Divari educativi/2: trovare in Italia una nuova strada

Nelle varie tabelle della ricerca OCSE sui divari educativi l’Italia figura tra i Paesi con minori possibilità di utilizzare gli insegnanti migliori nelle scuole che più ne avrebbero bisogno.

Purtroppo non è una sorpresa. Ci siamo dotati di un sistema accentrato e uniforme dal punto di vista organizzativo e finanziario, che affida la libertà di scelta all’insegnante e non alla scuola, ovvero al lavoratore e non al datore di lavoro: caso molto raro nel settore a livello planetario, molto accentuato rispetto a quanto avviene in altri comparti pubblici nel mondo ma anche nel nostro Paese, e addirittura inimmaginabile nel settore privato.

Un sistema, il nostro, che insomma mal si presta a rendere efficace il contrasto ai divari educativi, e per la verità anche poco in sintonia con la ratio e con l’impianto concettuale dell’autonomia scolastica (si potrebbe parlare sotto questo profilo di autonomia del lavoratore – posto al centro del sistema – piuttosto che di autonomia della scuola intesa come comunità educante che svolge la propria missione al servizio dello studente).

La cosiddetta “chiamata diretta” prevista dalla legge 107/2015 è stata di fatto boicottata. Probabilmente era mal congegnata, certamente è stata proposta con vistosi limiti comunicativi e con ancor più gravi errori di mancato coinvolgimento degli stakeholder nel processo stesso di formulazione della norma (la non ricerca della condivisione come processo che rivolge profonda attenzione al punto di vista e alle esigenze di tutte le parti coinvolte raramente porta ai risultati sperati), ma ciò non vuol dire che non ponesse un tema strategico. Ora che si è creato via via un maggior distacco rispetto al clima di aspra polemica e contrapposizione dell’epoca, la questione dell’abbinamento tra scuole e insegnanti andrebbe riconsiderata con lucidità e serenità, a partire dal contrasto ai divari educativi. La stessa cosa si può dire per un altro provvedimento previsto da quella legge e rimasto di fatto inattuato, l’obbligo di formazione. Ci permettiamo di dire che un’occasione per porre con forza la questione al centro del dibattito è rappresentata dalla riforma del reclutamento (prevista dal PNRR) e dalla invocata risoluzione della situazione dei precari di lungo corso: partite che non vanno disgiunte dalla definizione dei provvedimenti applicativi/contrattuali del principio stabilito dalla legge 107 (“la formazione in servizio dei docenti di ruolo è obbligatoria, permanente e strutturale”).
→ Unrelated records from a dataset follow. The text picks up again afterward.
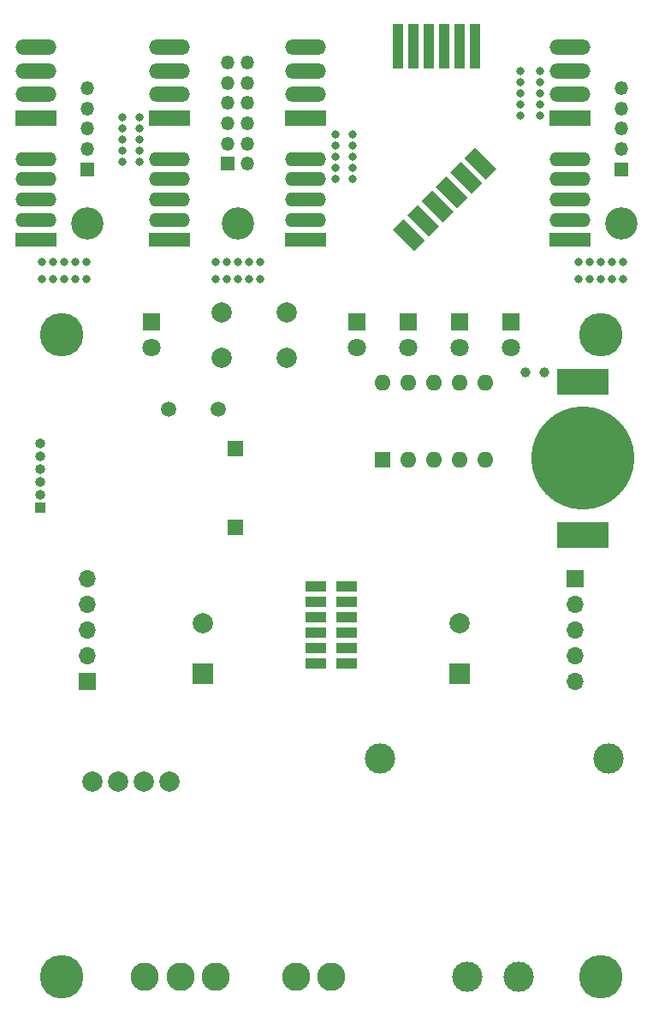
<source format=gts>
G04 #@! TF.GenerationSoftware,KiCad,Pcbnew,5.1.12-84ad8e8a86~92~ubuntu16.04.1*
G04 #@! TF.CreationDate,2022-11-17T21:27:21+01:00*
G04 #@! TF.ProjectId,LedBar,4c656442-6172-42e6-9b69-6361645f7063,rev?*
G04 #@! TF.SameCoordinates,Original*
G04 #@! TF.FileFunction,Soldermask,Top*
G04 #@! TF.FilePolarity,Negative*
%FSLAX46Y46*%
G04 Gerber Fmt 4.6, Leading zero omitted, Abs format (unit mm)*
G04 Created by KiCad (PCBNEW 5.1.12-84ad8e8a86~92~ubuntu16.04.1) date 2022-11-17 21:27:21*
%MOMM*%
%LPD*%
G01*
G04 APERTURE LIST*
%ADD10O,1.350000X1.350000*%
%ADD11R,1.350000X1.350000*%
%ADD12O,4.050000X1.400000*%
%ADD13R,4.050000X1.400000*%
%ADD14C,3.200000*%
%ADD15C,2.000000*%
%ADD16C,0.800000*%
%ADD17C,0.100000*%
%ADD18R,1.070000X4.413000*%
%ADD19O,1.000000X1.000000*%
%ADD20R,1.000000X1.000000*%
%ADD21C,2.800000*%
%ADD22R,2.032000X1.070000*%
%ADD23C,4.300000*%
%ADD24C,3.000000*%
%ADD25C,1.500000*%
%ADD26R,1.500000X1.500000*%
%ADD27O,1.700000X1.700000*%
%ADD28R,1.700000X1.700000*%
%ADD29R,2.000000X2.000000*%
%ADD30C,1.800000*%
%ADD31R,1.800000X1.800000*%
%ADD32O,1.600000X1.600000*%
%ADD33R,1.600000X1.600000*%
%ADD34C,1.000000*%
%ADD35C,10.200000*%
%ADD36R,5.100000X2.500000*%
%ADD37R,4.050000X1.500000*%
%ADD38O,4.050000X1.500000*%
G04 APERTURE END LIST*
D10*
X127000000Y-51816000D03*
X127000000Y-53816000D03*
X127000000Y-55816000D03*
X127000000Y-57816000D03*
D11*
X127000000Y-59816000D03*
D12*
X174752000Y-58802000D03*
D13*
X174752000Y-66802000D03*
D12*
X174752000Y-62802000D03*
X174752000Y-64802000D03*
X174752000Y-60802000D03*
D10*
X179832000Y-51816000D03*
X179832000Y-53816000D03*
X179832000Y-55816000D03*
X179832000Y-57816000D03*
D11*
X179832000Y-59816000D03*
D14*
X179832000Y-65196000D03*
D15*
X135128000Y-120396000D03*
X132588000Y-120396000D03*
X130048000Y-120396000D03*
X127508000Y-120396000D03*
D16*
X177800000Y-70720000D03*
X176700000Y-70720000D03*
X175600000Y-70720000D03*
X178900000Y-70720000D03*
X180000000Y-70720000D03*
X178900000Y-68980000D03*
X175600000Y-68980000D03*
X176700000Y-68980000D03*
X180000000Y-68980000D03*
X177800000Y-68980000D03*
X153270000Y-58547000D03*
X153270000Y-59647000D03*
X153270000Y-60747000D03*
X153270000Y-57447000D03*
X153270000Y-56347000D03*
X151530000Y-57447000D03*
X151530000Y-60747000D03*
X151530000Y-59647000D03*
X151530000Y-56347000D03*
X151530000Y-58547000D03*
X141859000Y-70720000D03*
X140759000Y-70720000D03*
X139659000Y-70720000D03*
X142959000Y-70720000D03*
X144059000Y-70720000D03*
X142959000Y-68980000D03*
X139659000Y-68980000D03*
X140759000Y-68980000D03*
X144059000Y-68980000D03*
X141859000Y-68980000D03*
X132188000Y-56896000D03*
X132188000Y-57996000D03*
X132188000Y-59096000D03*
X132188000Y-55796000D03*
X132188000Y-54696000D03*
X130448000Y-55796000D03*
X130448000Y-59096000D03*
X130448000Y-57996000D03*
X130448000Y-54696000D03*
X130448000Y-56896000D03*
X124714000Y-70720000D03*
X123614000Y-70720000D03*
X122514000Y-70720000D03*
X125814000Y-70720000D03*
X126914000Y-70720000D03*
X125814000Y-68980000D03*
X122514000Y-68980000D03*
X123614000Y-68980000D03*
X126914000Y-68980000D03*
X124714000Y-68980000D03*
D17*
G36*
X160410330Y-66848670D02*
G01*
X159349670Y-67909330D01*
X157228350Y-65788010D01*
X158289010Y-64727350D01*
X160410330Y-66848670D01*
G37*
G36*
X161824543Y-65434456D02*
G01*
X160763883Y-66495116D01*
X158642563Y-64373796D01*
X159703223Y-63313136D01*
X161824543Y-65434456D01*
G37*
G36*
X163238757Y-64020243D02*
G01*
X162178097Y-65080903D01*
X160056777Y-62959583D01*
X161117437Y-61898923D01*
X163238757Y-64020243D01*
G37*
G36*
X164652971Y-62606029D02*
G01*
X163592311Y-63666689D01*
X161470991Y-61545369D01*
X162531651Y-60484709D01*
X164652971Y-62606029D01*
G37*
G36*
X166067184Y-61191816D02*
G01*
X165006524Y-62252476D01*
X162885204Y-60131156D01*
X163945864Y-59070496D01*
X166067184Y-61191816D01*
G37*
G36*
X167481398Y-59777602D02*
G01*
X166420738Y-60838262D01*
X164299418Y-58716942D01*
X165360078Y-57656282D01*
X167481398Y-59777602D01*
G37*
D18*
X157734000Y-47672500D03*
X159258000Y-47672500D03*
X160782000Y-47672500D03*
X162306000Y-47672500D03*
X163830000Y-47672500D03*
X165354000Y-47672500D03*
D19*
X122301000Y-86931500D03*
X122301000Y-88201500D03*
X122301000Y-89471500D03*
X122301000Y-90741500D03*
X122301000Y-92011500D03*
D20*
X122301000Y-93281500D03*
D21*
X151130000Y-139700000D03*
X147630000Y-139700000D03*
D22*
X149606000Y-101092000D03*
X152654000Y-101092000D03*
X149606000Y-102616000D03*
X152654000Y-102616000D03*
X149606000Y-104140000D03*
X152654000Y-104140000D03*
X149606000Y-105664000D03*
X152654000Y-105664000D03*
X149606000Y-107188000D03*
X152654000Y-107188000D03*
X149606000Y-108712000D03*
X152654000Y-108712000D03*
D21*
X139700000Y-139700000D03*
X136200000Y-139700000D03*
X132700000Y-139700000D03*
D14*
X141859000Y-65151000D03*
X127000000Y-65196000D03*
D23*
X177800000Y-76200000D03*
D24*
X178556000Y-118110000D03*
X155956000Y-118110000D03*
D25*
X135074000Y-83566000D03*
X139954000Y-83566000D03*
D26*
X141605000Y-87413000D03*
X141605000Y-95213000D03*
D27*
X127000000Y-100330000D03*
X127000000Y-102870000D03*
X127000000Y-105410000D03*
X127000000Y-107950000D03*
D28*
X127000000Y-110490000D03*
D27*
X175260000Y-110490000D03*
X175260000Y-107950000D03*
X175260000Y-105410000D03*
X175260000Y-102870000D03*
D28*
X175260000Y-100330000D03*
D23*
X124460000Y-76200000D03*
D15*
X163830000Y-104728000D03*
D29*
X163830000Y-109728000D03*
D15*
X138430000Y-104728000D03*
D29*
X138430000Y-109728000D03*
D30*
X163830000Y-77470000D03*
D31*
X163830000Y-74930000D03*
D30*
X158750000Y-77470000D03*
D31*
X158750000Y-74930000D03*
D30*
X153670000Y-77470000D03*
D31*
X153670000Y-74930000D03*
D15*
X140260000Y-78450000D03*
X140260000Y-73950000D03*
X146760000Y-78450000D03*
X146760000Y-73950000D03*
D23*
X177800000Y-139700000D03*
X124460000Y-139700000D03*
D32*
X156210000Y-80899000D03*
X166370000Y-88519000D03*
X158750000Y-80899000D03*
X163830000Y-88519000D03*
X161290000Y-80899000D03*
X161290000Y-88519000D03*
X163830000Y-80899000D03*
X158750000Y-88519000D03*
X166370000Y-80899000D03*
D33*
X156210000Y-88519000D03*
D30*
X168910000Y-77470000D03*
D31*
X168910000Y-74930000D03*
D34*
X170312000Y-79883000D03*
X172212000Y-79883000D03*
D10*
X142859000Y-49276000D03*
X140859000Y-49276000D03*
X142859000Y-51276000D03*
X140859000Y-51276000D03*
X142859000Y-53276000D03*
X140859000Y-53276000D03*
X142859000Y-55276000D03*
X140859000Y-55276000D03*
X142859000Y-57276000D03*
X140859000Y-57276000D03*
X142859000Y-59276000D03*
D11*
X140859000Y-59276000D03*
D35*
X176000000Y-88420000D03*
D36*
X176000000Y-80820000D03*
X176000000Y-96020000D03*
D12*
X135128000Y-58802000D03*
D13*
X135128000Y-66802000D03*
D12*
X135128000Y-62802000D03*
X135128000Y-64802000D03*
X135128000Y-60802000D03*
D13*
X148590000Y-66802000D03*
D12*
X148590000Y-64802000D03*
X148590000Y-62802000D03*
X148590000Y-60802000D03*
X148590000Y-58802000D03*
D37*
X148590000Y-54752000D03*
D38*
X148590000Y-52422000D03*
X148590000Y-50082000D03*
X148590000Y-47752000D03*
D12*
X121920000Y-58802000D03*
D13*
X121920000Y-66802000D03*
D12*
X121920000Y-62802000D03*
X121920000Y-64802000D03*
X121920000Y-60802000D03*
D30*
X133350000Y-77470000D03*
D31*
X133350000Y-74930000D03*
D24*
X169700000Y-139700000D03*
X164620000Y-139700000D03*
D37*
X174752000Y-54752000D03*
D38*
X174752000Y-52422000D03*
X174752000Y-50082000D03*
X174752000Y-47752000D03*
D37*
X135128000Y-54752000D03*
D38*
X135128000Y-52422000D03*
X135128000Y-50082000D03*
X135128000Y-47752000D03*
D37*
X121920000Y-54752000D03*
D38*
X121920000Y-52422000D03*
X121920000Y-50082000D03*
X121920000Y-47752000D03*
D16*
X169818000Y-52324000D03*
X169818000Y-50124000D03*
X169818000Y-53424000D03*
X169818000Y-54524000D03*
X169818000Y-51224000D03*
X171812000Y-50124000D03*
X171812000Y-51224000D03*
X171812000Y-54524000D03*
X171812000Y-53424000D03*
X171812000Y-52324000D03*
M02*

</source>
Tenere le due partite distinte continuando a lasciare l’obbligo di formazione “appeso” sarebbe miope, strategicamente e politicamente.

Questioni ineludibili (che si legano peraltro all’introduzione di uno sviluppo professionale, alla valutazione e alla gestione flessibile dell’organico. Ma andiamo per gradi). Chi si approccia alle politiche dell’educazione con obiettività, e sempre mettendo al centro l’interesse dello studente (e non di altre componenti che devono essere assolutamente tutelate ma sempre ricordando che la loro “ragione sociale” nonché l’essenza stessa del loro impegno è a favore degli alunni), ne è consapevole. Ne siamo convinti.